The modality of speech is widely considered to be a promising way to interact with systems in pervasive environments (Sawhney & Schmandt, 2000; Turunen, 2004; Ranganathan, Chetan, Al-Muhtadi, Campbell, & Mickunas, 2005). Being surrounded by a wealth of information processing entities leaves a user with the problem on how to interact with them. While devices can employ dedicated interaction panels (i.e., touch interfaces and graphical displays), such interfaces still require the user to step up to them or carry a mobile device. With the modality of speech comes the promise of casual, effortless and hands-free interaction, suitable to command all the functionality of a pervasive environment.
Apart from the actual speech recognition technology, such an interaction paradigm needs a way to formally describe the spoken dialogs between the system and the user: VoiceXML is one such dialog description language. As part of the standardization efforts of the W3C for multimodal applications, version 2.1 of the language was given recommendation status in june 2007 with version 3.0 being underway. But with its roots in telephony applications and interactive voice response systems, common requirements regarding an application in pervasive environments remain unsatisfied.
Improving the integration of dialogs modeled in VoiceXML with a pervasive environment is, foremost, to extend an interpreters capabilities to exchange information with other systems in the environment and to react accordingly. The illustration in Figure 1 classifies existing VoiceXML language features within a general push/pull scheme for information exchange between a VoiceXML interpreter and external systems.
Pushing and pulling information into and from a VoiceXML session
While there is language support to pull information into a running VoiceXML session and eventually push gathered information to external systems, the defined semantics exhibit behavior well suited for telephony applications but are cumbersome when applied to pervasive environments. Other communication schemes like pushing information into a running VoiceXML session and pulling information from a running VoiceXML session have no language support at all.
We identified four areas with regard to the communication schemes, where VoiceXML needs to be extended to better support dialogs in pervasive environments:
Enable other systems to push information into a running VoiceXML session and allow the interpreter to adapt the dialog.
Continuously reflect current values in the object models representing external systems in a VoiceXML session, not the fixed values from the time when a pull was performed.
Allow the VoiceXML interpreter to push gathered information to other systems without losing the state of the dialog.
Enable other systems to pull information from a running VoiceXML session without waiting for the session to push its information.
In this article, we will describe our work with regard to the first two problems in the context of the JVoiceXML interpreter (http://jvoicexml.sourceforge.net).

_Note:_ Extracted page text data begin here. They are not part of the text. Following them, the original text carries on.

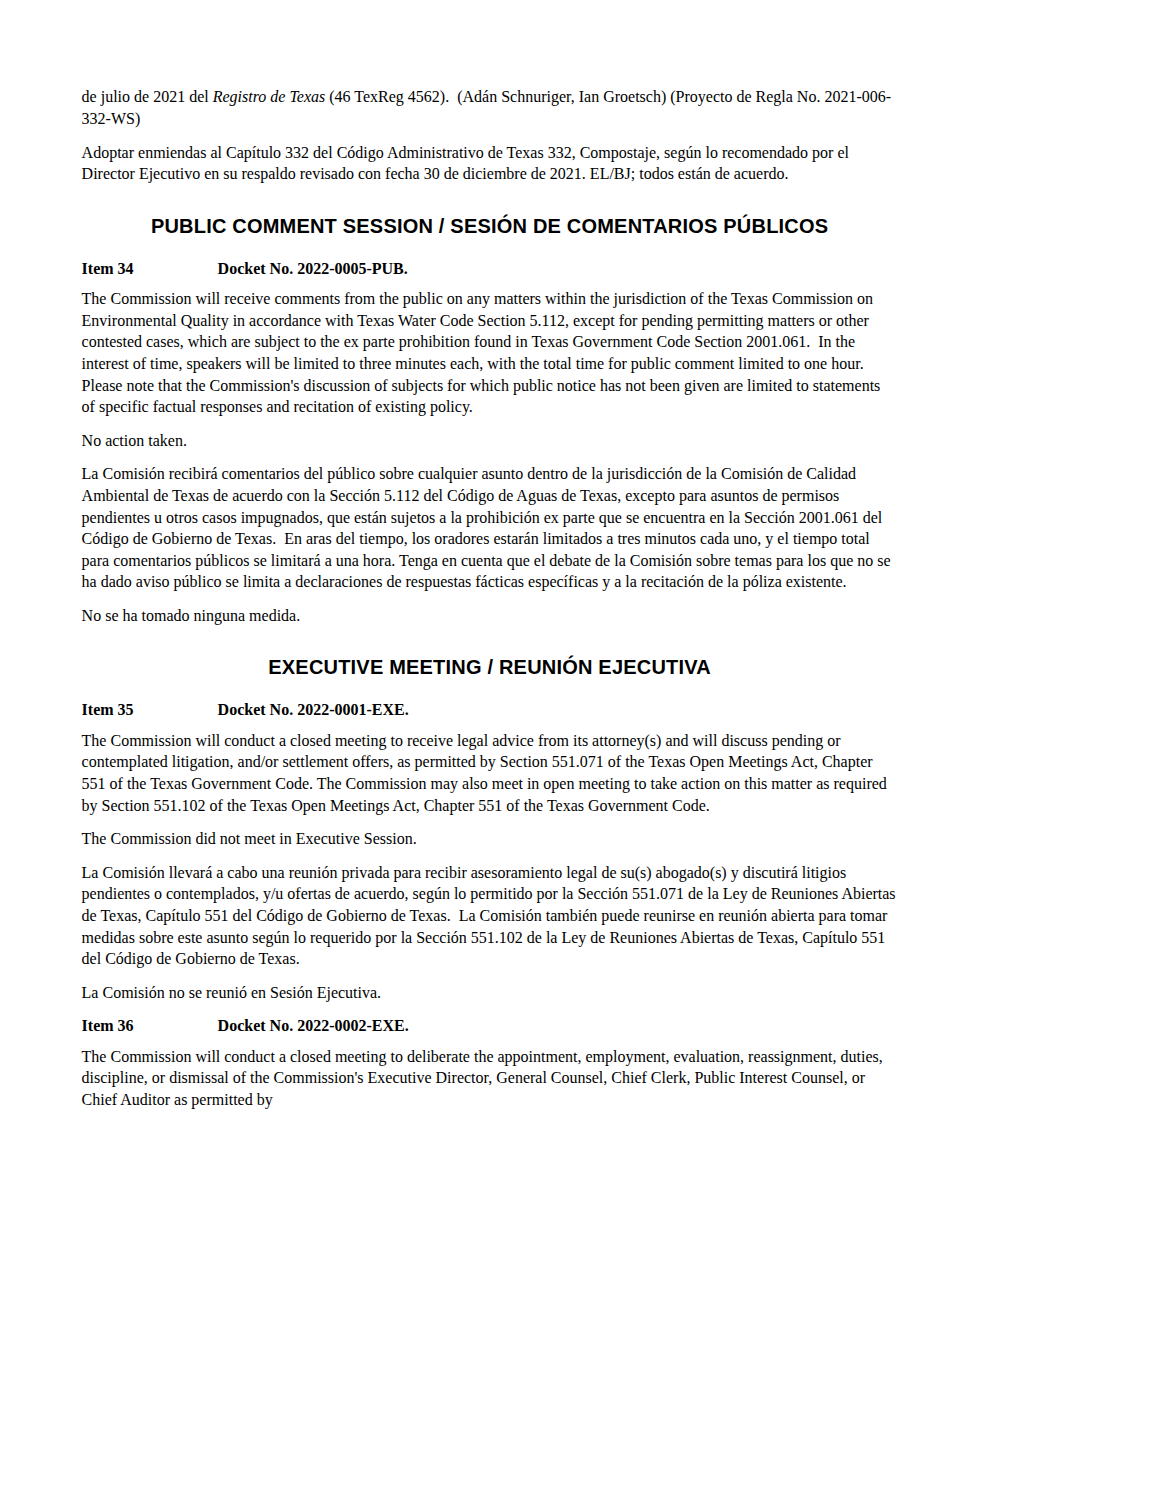de julio de 2021 del Registro de Texas (46 TexReg 4562). (Adán Schnuriger, Ian Groetsch) (Proyecto de Regla No. 2021-006-332-WS)
Adoptar enmiendas al Capítulo 332 del Código Administrativo de Texas 332, Compostaje, según lo recomendado por el Director Ejecutivo en su respaldo revisado con fecha 30 de diciembre de 2021. EL/BJ; todos están de acuerdo.
PUBLIC COMMENT SESSION / SESIÓN DE COMENTARIOS PÚBLICOS
Item 34 Docket No. 2022-0005-PUB.
The Commission will receive comments from the public on any matters within the jurisdiction of the Texas Commission on Environmental Quality in accordance with Texas Water Code Section 5.112, except for pending permitting matters or other contested cases, which are subject to the ex parte prohibition found in Texas Government Code Section 2001.061. In the interest of time, speakers will be limited to three minutes each, with the total time for public comment limited to one hour. Please note that the Commission's discussion of subjects for which public notice has not been given are limited to statements of specific factual responses and recitation of existing policy.
No action taken.
La Comisión recibirá comentarios del público sobre cualquier asunto dentro de la jurisdicción de la Comisión de Calidad Ambiental de Texas de acuerdo con la Sección 5.112 del Código de Aguas de Texas, excepto para asuntos de permisos pendientes u otros casos impugnados, que están sujetos a la prohibición ex parte que se encuentra en la Sección 2001.061 del Código de Gobierno de Texas. En aras del tiempo, los oradores estarán limitados a tres minutos cada uno, y el tiempo total para comentarios públicos se limitará a una hora. Tenga en cuenta que el debate de la Comisión sobre temas para los que no se ha dado aviso público se limita a declaraciones de respuestas fácticas específicas y a la recitación de la póliza existente.
No se ha tomado ninguna medida.
EXECUTIVE MEETING / REUNIÓN EJECUTIVA
Item 35 Docket No. 2022-0001-EXE.
The Commission will conduct a closed meeting to receive legal advice from its attorney(s) and will discuss pending or contemplated litigation, and/or settlement offers, as permitted by Section 551.071 of the Texas Open Meetings Act, Chapter 551 of the Texas Government Code. The Commission may also meet in open meeting to take action on this matter as required by Section 551.102 of the Texas Open Meetings Act, Chapter 551 of the Texas Government Code.
The Commission did not meet in Executive Session.
La Comisión llevará a cabo una reunión privada para recibir asesoramiento legal de su(s) abogado(s) y discutirá litigios pendientes o contemplados, y/u ofertas de acuerdo, según lo permitido por la Sección 551.071 de la Ley de Reuniones Abiertas de Texas, Capítulo 551 del Código de Gobierno de Texas. La Comisión también puede reunirse en reunión abierta para tomar medidas sobre este asunto según lo requerido por la Sección 551.102 de la Ley de Reuniones Abiertas de Texas, Capítulo 551 del Código de Gobierno de Texas.
La Comisión no se reunió en Sesión Ejecutiva.
Item 36 Docket No. 2022-0002-EXE.
The Commission will conduct a closed meeting to deliberate the appointment, employment, evaluation, reassignment, duties, discipline, or dismissal of the Commission's Executive Director, General Counsel, Chief Clerk, Public Interest Counsel, or Chief Auditor as permitted by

We consider them to be more important than the last two which we will address in upcoming work.
The rest of this article is organized as follows. After the presentation of related work in Section 2, we give a condensed view of the VoiceXML2.1 standard and its expressiveness in Section 3 and outline core concepts to subsequently identify the possibilities to extend the language with our approach in Section 4. The article concludes with an outlook to VoiceXML3.0 in Section 5 and some subsequent conclusions.